■ **To do**: Which lines in the listing below contain the word "který"? Copy out each of them, treating uppercase and lowercase as different.

■ **Source data**:
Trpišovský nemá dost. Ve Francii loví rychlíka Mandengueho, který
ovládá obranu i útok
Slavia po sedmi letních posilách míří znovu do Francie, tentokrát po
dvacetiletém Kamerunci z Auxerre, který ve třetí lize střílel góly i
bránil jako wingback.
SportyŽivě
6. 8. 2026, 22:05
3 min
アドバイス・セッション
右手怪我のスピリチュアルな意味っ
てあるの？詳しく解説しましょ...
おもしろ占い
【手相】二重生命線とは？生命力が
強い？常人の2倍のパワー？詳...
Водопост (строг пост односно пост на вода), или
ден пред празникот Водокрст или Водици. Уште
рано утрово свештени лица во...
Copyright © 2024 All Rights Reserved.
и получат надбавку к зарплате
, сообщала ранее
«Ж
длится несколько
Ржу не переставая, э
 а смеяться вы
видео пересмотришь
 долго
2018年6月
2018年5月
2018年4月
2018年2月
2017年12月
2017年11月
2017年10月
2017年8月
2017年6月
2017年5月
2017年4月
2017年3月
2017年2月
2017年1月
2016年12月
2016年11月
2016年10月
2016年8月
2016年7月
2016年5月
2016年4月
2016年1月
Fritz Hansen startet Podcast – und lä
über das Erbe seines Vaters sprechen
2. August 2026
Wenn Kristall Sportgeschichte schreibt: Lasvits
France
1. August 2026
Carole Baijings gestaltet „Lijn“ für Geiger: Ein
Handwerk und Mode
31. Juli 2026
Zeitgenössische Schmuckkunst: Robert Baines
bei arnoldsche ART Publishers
---
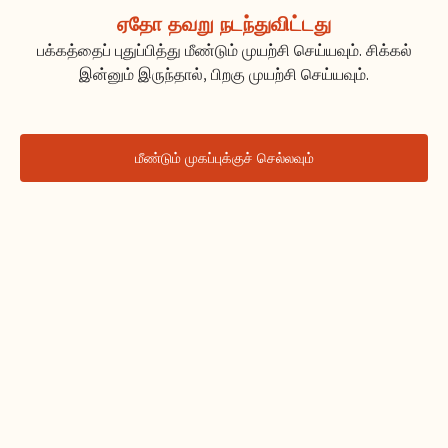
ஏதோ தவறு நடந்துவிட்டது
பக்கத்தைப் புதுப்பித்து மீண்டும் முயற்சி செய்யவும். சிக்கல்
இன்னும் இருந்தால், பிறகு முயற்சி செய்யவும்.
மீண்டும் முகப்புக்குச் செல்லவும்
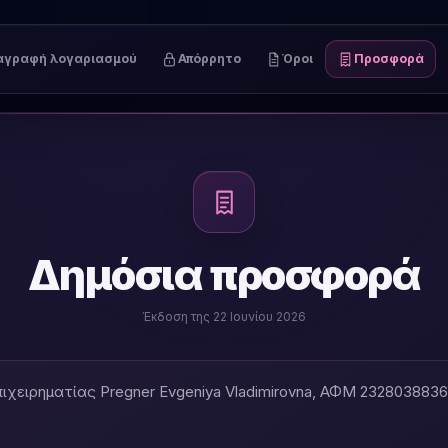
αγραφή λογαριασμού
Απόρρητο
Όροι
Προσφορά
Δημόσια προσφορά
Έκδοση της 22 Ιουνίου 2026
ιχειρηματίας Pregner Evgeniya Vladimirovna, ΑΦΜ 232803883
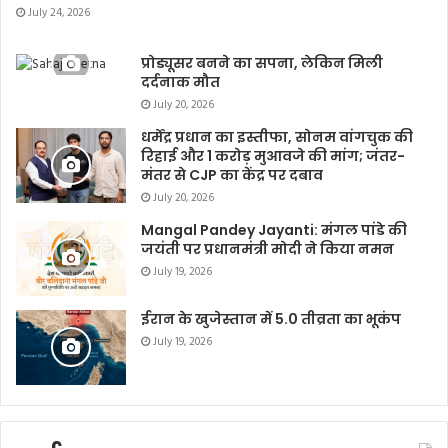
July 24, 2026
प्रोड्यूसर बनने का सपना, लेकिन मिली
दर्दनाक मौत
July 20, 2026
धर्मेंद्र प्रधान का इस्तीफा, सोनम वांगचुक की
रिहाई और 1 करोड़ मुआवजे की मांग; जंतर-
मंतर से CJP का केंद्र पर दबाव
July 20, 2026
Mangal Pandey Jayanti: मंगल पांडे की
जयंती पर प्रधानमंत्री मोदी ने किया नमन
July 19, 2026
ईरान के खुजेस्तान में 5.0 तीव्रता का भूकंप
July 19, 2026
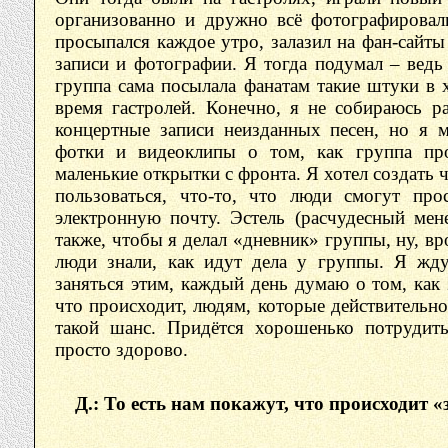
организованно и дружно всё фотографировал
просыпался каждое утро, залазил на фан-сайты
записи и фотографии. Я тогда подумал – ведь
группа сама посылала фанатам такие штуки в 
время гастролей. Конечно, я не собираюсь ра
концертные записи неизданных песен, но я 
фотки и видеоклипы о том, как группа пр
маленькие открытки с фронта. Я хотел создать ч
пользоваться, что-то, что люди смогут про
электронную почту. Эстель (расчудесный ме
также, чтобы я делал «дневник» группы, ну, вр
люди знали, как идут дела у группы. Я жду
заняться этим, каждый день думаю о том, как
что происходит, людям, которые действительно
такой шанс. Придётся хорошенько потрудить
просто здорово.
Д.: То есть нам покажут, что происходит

■ **Reply**:
Trpišovský nemá dost. Ve Francii loví rychlíka Mandengueho, který
dvacetiletém Kamerunci z Auxerre, který ve třetí lize střílel góly i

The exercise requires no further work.